Books v. Cigarettes by George Orwell - 126pp
2.
Brain-Based Parenting: The neuroscience of caregiving for healthy attachment by Daniel Huges & Jonathan Baylin - 272 pp [ebook - google]
3.
The Crying of Lot 49 by Thomas Pynchon - 152pp
4.
Jane Eyre by Charlotte Bronte - 600pp
5.
2312 by Kim Stanley Robinson - 561pp [ebook - kobo]
6.
The Castle by Franz Kafka - 305pp
7.
Invitation to a Beheading by Vladimir Nabokov 223pp [ebook - google]
8.
Dune by Frank Hebert 412pp [ebook - google]
9.
Cat's Cradle by Kurt Vonnegut 226pp
10.
Pattern Recognition by William Gibson 356pp
11.
Divergent by Veronica Roth 487pp
12.
Time Out Of Joint by Philip K dick 199pp [ebook - google]
13.
Insurgent by Veronica Roth 525pp
Hooray I read another book. I have to point out that the page number is completely misleading. There's about as many words on 4 pages as there is on one page of Don Quixote (which I'm still getting through). I read the first book in one day, and this one in two days, and it wasn't an obsessive read for 24 hour sort of day (in fact they were all working days). It's really short and quick to get through. Time Out of Joint is a longer book.
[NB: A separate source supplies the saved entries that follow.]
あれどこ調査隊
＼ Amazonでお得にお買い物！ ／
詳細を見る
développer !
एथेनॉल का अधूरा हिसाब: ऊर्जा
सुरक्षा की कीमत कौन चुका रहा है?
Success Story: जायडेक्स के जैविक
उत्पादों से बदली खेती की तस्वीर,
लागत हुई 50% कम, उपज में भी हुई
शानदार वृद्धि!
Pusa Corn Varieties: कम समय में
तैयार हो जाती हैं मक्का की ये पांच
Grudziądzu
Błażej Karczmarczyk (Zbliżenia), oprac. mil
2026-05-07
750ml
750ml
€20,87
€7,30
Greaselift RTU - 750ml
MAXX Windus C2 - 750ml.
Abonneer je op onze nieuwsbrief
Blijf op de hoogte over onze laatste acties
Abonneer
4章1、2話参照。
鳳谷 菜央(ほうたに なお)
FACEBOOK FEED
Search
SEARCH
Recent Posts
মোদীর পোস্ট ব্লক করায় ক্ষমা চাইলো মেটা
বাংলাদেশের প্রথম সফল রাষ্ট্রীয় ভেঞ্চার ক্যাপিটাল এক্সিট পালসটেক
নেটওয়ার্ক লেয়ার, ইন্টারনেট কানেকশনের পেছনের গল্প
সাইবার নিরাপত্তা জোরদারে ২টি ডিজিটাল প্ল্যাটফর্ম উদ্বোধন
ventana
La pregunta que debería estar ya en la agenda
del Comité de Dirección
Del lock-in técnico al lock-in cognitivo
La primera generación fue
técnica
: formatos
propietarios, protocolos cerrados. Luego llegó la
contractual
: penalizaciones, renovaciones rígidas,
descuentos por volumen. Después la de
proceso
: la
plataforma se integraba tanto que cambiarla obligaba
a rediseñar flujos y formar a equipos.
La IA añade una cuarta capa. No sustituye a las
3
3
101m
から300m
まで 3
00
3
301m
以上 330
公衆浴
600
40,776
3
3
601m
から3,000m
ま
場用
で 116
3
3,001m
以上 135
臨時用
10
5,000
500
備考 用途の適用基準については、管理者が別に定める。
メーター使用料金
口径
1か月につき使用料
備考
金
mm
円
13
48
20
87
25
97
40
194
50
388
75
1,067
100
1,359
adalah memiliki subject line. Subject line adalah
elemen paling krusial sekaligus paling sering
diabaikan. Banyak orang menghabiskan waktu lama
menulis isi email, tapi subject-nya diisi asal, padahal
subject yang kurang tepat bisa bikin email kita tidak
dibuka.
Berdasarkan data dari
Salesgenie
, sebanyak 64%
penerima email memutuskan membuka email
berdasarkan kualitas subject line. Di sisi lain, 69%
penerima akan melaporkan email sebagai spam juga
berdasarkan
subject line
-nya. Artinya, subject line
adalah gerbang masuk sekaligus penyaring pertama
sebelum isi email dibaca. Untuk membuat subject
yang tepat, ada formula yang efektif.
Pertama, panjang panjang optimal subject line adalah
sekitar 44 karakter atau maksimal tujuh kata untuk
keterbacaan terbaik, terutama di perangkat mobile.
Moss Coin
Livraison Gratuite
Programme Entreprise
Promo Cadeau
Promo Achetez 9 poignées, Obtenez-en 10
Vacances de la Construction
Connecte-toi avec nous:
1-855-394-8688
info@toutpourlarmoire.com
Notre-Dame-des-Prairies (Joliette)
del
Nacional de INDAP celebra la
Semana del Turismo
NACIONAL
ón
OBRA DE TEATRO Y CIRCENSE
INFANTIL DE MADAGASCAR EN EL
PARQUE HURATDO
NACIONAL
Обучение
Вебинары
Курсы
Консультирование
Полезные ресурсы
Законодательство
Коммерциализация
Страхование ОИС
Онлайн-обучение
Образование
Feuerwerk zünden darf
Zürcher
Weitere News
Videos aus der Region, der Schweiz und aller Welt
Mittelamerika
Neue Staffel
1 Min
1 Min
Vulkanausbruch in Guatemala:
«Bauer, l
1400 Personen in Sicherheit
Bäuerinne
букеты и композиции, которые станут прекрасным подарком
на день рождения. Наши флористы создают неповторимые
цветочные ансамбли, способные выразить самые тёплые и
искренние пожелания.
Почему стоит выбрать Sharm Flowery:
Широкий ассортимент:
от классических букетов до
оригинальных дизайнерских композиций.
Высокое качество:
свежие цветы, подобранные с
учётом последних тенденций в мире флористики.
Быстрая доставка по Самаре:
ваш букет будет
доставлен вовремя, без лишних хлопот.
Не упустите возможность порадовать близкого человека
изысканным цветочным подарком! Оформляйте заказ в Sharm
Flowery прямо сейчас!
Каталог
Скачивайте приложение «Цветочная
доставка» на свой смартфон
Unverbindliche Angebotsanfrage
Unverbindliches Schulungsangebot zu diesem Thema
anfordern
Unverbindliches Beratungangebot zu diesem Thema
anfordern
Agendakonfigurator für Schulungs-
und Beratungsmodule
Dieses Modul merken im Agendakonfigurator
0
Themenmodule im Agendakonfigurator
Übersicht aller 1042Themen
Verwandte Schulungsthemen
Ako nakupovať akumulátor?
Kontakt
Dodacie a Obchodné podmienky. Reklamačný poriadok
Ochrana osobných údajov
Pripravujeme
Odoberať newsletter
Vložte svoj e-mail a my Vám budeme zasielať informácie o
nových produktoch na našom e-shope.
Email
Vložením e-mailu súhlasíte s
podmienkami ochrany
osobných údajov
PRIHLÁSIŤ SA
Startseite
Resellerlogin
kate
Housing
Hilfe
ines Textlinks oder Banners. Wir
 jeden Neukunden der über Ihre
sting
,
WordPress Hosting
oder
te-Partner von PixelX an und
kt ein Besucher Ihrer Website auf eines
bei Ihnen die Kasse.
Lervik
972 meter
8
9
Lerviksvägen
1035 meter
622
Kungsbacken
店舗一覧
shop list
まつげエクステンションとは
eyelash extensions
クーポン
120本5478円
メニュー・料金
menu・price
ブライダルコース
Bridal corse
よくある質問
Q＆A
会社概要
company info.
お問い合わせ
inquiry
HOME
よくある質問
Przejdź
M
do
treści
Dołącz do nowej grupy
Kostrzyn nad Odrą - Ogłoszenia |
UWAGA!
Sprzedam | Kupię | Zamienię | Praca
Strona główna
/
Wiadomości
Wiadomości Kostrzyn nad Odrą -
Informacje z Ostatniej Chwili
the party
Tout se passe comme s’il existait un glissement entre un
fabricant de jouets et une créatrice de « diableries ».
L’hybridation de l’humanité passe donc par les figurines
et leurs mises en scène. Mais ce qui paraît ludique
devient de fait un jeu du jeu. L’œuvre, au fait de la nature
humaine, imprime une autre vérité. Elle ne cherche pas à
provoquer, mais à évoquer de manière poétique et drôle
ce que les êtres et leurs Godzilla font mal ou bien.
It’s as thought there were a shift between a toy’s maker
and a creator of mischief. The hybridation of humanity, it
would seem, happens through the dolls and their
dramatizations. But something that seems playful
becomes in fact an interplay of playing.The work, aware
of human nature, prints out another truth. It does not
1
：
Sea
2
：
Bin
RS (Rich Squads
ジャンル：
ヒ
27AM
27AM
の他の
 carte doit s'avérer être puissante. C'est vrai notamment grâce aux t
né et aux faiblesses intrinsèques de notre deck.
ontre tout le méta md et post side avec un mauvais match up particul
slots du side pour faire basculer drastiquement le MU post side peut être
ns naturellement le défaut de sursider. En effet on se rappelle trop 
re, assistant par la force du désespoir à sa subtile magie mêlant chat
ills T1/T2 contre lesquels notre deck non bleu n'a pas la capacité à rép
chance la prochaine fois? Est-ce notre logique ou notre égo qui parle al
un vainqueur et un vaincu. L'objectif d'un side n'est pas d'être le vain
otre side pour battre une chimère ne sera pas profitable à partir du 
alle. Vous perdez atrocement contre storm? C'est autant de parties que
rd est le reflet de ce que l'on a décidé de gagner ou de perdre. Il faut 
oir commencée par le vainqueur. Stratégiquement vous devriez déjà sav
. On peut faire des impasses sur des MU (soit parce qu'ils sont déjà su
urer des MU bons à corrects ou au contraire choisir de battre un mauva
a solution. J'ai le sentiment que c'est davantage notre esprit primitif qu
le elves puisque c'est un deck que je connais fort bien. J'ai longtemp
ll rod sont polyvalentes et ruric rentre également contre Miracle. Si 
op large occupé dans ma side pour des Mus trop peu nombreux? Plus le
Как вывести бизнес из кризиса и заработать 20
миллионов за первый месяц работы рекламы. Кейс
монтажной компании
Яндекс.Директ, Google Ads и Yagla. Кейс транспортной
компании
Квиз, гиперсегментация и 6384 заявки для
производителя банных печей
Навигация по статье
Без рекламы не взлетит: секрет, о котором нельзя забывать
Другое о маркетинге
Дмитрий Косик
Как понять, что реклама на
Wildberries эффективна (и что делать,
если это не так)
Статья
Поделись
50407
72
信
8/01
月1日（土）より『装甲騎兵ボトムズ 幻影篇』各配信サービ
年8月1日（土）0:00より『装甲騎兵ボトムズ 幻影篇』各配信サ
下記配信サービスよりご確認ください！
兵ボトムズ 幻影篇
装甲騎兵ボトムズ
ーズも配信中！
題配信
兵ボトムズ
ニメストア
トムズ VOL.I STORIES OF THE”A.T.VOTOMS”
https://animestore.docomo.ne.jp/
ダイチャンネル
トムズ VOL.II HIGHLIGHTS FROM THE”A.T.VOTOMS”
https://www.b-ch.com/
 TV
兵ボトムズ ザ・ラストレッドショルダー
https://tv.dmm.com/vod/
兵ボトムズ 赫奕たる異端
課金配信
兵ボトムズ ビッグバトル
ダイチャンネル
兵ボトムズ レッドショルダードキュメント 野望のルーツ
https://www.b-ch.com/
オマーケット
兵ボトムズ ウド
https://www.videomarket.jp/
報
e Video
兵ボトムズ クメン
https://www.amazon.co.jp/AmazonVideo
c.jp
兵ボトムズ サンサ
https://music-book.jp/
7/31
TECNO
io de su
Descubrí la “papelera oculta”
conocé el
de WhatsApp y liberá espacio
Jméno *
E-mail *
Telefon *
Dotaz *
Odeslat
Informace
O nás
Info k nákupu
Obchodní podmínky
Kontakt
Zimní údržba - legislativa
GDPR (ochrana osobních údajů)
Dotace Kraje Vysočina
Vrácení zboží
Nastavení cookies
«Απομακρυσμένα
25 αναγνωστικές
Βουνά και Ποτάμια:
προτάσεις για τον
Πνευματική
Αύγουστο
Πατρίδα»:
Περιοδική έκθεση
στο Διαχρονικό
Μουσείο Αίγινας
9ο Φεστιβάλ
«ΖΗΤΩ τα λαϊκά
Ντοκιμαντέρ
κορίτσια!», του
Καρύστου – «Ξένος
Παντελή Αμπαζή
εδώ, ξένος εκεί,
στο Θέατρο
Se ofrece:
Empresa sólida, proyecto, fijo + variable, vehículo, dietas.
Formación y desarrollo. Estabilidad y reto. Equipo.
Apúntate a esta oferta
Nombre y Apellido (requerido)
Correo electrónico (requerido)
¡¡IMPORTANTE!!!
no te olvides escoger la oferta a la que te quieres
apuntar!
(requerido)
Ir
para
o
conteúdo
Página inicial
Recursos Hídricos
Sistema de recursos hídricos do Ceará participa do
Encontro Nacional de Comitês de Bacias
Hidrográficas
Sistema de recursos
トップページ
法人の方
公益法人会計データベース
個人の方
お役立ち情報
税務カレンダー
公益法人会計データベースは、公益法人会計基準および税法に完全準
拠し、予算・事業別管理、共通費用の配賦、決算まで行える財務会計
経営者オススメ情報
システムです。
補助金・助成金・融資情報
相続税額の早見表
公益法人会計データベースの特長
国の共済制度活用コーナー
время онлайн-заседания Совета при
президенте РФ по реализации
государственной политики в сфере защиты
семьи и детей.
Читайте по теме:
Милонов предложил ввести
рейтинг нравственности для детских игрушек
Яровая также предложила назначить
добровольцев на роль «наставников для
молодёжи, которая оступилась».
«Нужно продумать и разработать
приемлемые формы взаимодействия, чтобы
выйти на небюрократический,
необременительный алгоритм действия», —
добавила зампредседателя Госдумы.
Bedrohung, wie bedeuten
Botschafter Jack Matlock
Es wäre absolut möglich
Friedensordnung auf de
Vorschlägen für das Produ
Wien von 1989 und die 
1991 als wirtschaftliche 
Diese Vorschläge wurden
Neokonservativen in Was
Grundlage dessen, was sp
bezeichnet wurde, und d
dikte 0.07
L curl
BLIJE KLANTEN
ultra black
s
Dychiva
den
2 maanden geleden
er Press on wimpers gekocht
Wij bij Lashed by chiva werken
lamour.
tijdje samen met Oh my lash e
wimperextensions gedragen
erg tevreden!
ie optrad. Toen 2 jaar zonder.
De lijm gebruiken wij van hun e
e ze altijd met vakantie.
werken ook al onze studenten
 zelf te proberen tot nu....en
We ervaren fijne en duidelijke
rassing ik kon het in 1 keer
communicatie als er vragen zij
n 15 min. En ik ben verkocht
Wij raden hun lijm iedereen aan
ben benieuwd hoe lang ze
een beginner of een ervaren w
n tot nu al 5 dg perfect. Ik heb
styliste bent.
Given that I didn't like the first book, it was a bit of an impromptu decision to read the second. I guess I wanted to find out what happens and I wanted something very light and pulpy to break up the mood from the two books I am reading (Catch 22 and Don Quixote, which are both fun, but had been getting me down a little, mainly with their pacing).
I feel like these are the sort of books I shouldn't write too much about, for fear of spoiling the plot. I did enjoy this one more than the first, mainly because it was less obviously preaching fundamentalist Christianity, and less anti-intellectual than the last one. It actually did acknowledge that science is useful for medicine. It's just all the general curiosity in finding out how things work that is bad
I did appreciate that the plot is a lot more complex than the last. There's a lot of political intrigue and the allegiances of the characters changes a lot. A lot of the characters are amazingly petty and annoying, especially in the face of being in what is essentially a genocidal war. I guess a big reason for the success of these books is that the characters essentially behave like stereotypical teenagers, despite the setting, and so it's easy to see how teenagers in particular can relate to it.
Anyway I'm sure I'll read the third book. Despite my problems it is entertaining, and I've got this far so I might as well continue.